[tex-k] ls -R

Olaf Weber olaf at infovore.xs4all.nl
Fri Oct 24 11:07:48 CEST 2003


Reinhard Kotucha writes:

> Hi,
> under the assumption that UNIX claims that the output of one program
> can be processed by an other, there is probably a bug in UNIX's ls
> command which has some impact on web2c based TeX systems.

> If you want to have some fun, just type:

> touch `kpsewhich -expand-var=\\$TEXMFMAIN`/fonts/tfm/public/cm/a:
> texhash

> ...and your TeX system is broken.

Ouch.

> ls -R appends a colon to each directory.  Unfortunately, a colon is a
> valid character in filenames.  The only character which is disallowed
> in filenames is a slash.  So the slash is the only character which can
> mark a directory reliably as a directory.

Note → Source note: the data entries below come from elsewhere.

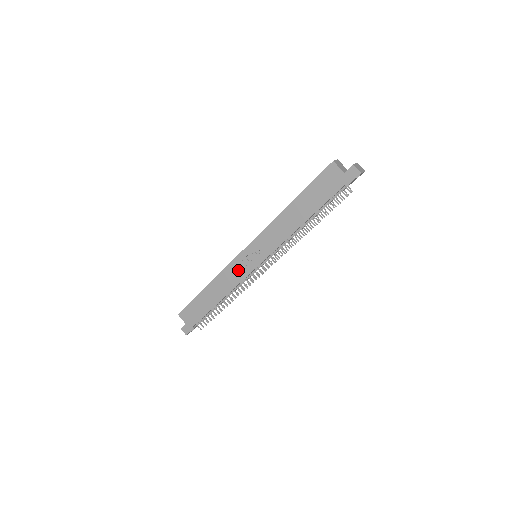
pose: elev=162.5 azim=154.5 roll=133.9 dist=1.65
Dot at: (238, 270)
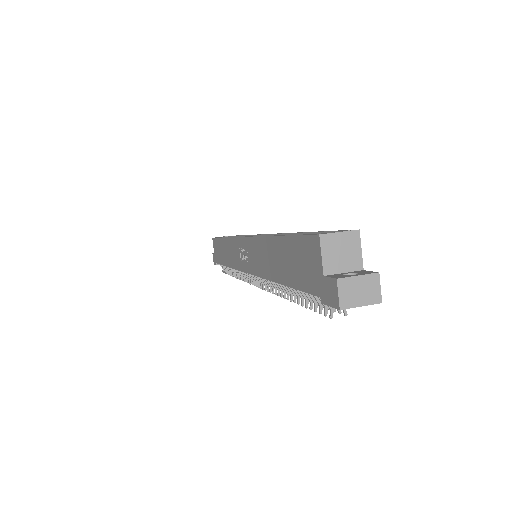
Dot at: (236, 254)
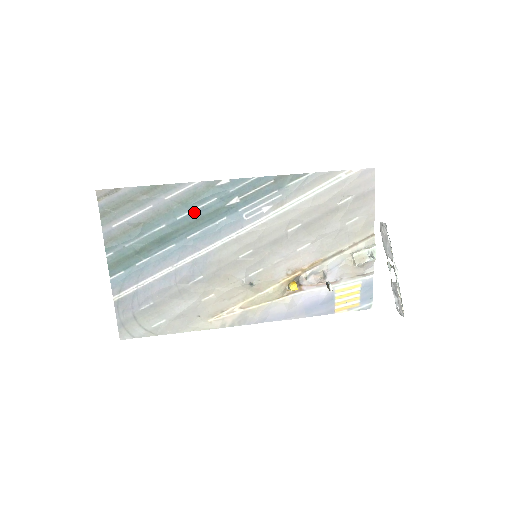
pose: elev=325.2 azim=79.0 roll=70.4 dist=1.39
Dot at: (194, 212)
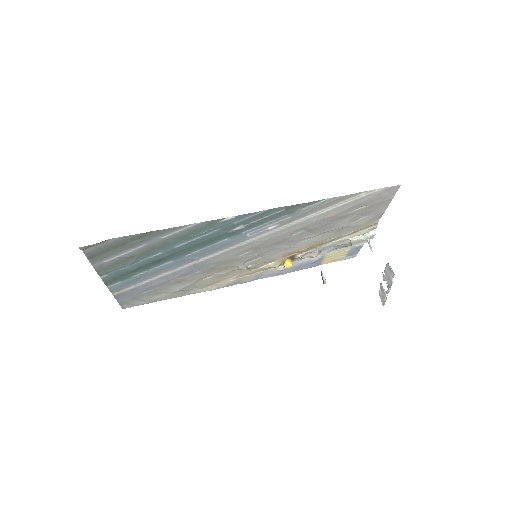
Dot at: (193, 241)
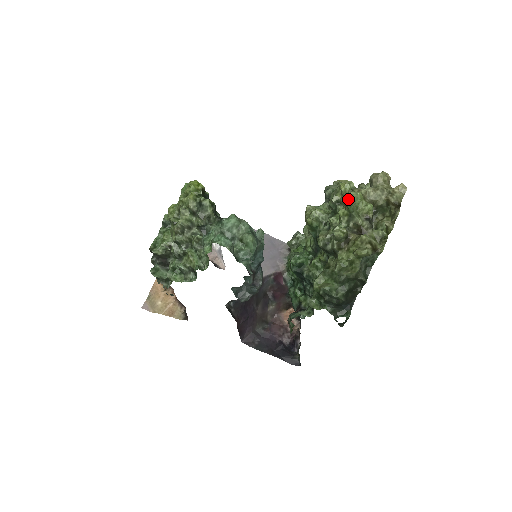
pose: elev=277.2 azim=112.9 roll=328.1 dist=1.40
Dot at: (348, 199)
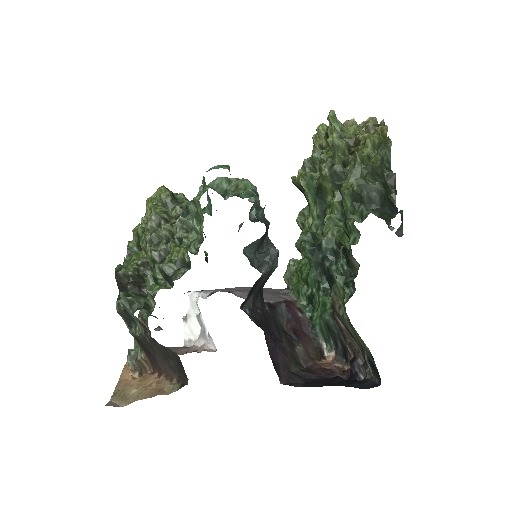
Dot at: (331, 111)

Unfortunately there are version of ls which will not prepend the './',
which confuses kpathsea -- hence the munging of the ls output in
mktexlsr.

> The problem is quite nasty because the user who accidentally installs
> a file which ends with a colon doesn't get any error message at all.
> It is extremely hard to locate the bug.  

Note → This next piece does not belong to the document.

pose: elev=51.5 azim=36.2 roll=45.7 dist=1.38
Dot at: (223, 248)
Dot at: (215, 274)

Assuming we can rely on 'ls' inserting an empty line before each
directory (e.g, filenames with newlines in them _will_ break things)
and that we can rely on 'sed' not being completely hopeless, the
following should fix this.  I would really like to know if for some
reason this cannot be used.

$ cvs diff -u mktexlsr
Index: mktexlsr
===================================================================
RCS file: /usr/local/cvsroot/texk/texk/kpathsea/mktexlsr,v
retrieving revision 1.32
diff -u -r1.32 mktexlsr
--- mktexlsr    22 Oct 2002 18:34:07 -0000      1.32
+++ mktexlsr    24 Oct 2003 08:05:51 -0000
@@ -111,7 +111,7 @@
   # names results in nothing but grief.
   echo "./:" >>"$db_file_tmp"
   (cd "$TEXMFLS_R" && \ls -LRa 2>/dev/null) |
-    sed 's%^[^.].*:$%./&%; /^\.$/d; /^\.\.$/d; /^lsR[0-9]*\.tmp$/d' >>"$db_file_tmp"
+    sed '/^$/{n;s%^\./%%;s%^%./%}; /^\.$/d; /^\.\.$/d; /^lsR[0-9]*\.tmp$/d' >>"$db_file_tmp"

   # To be really safe, a loop.
   until PERMS=`kpsestat = "$db_file"`; do sleep 1; done

-- 
Olaf Weber

               (This space left blank for technical reasons.)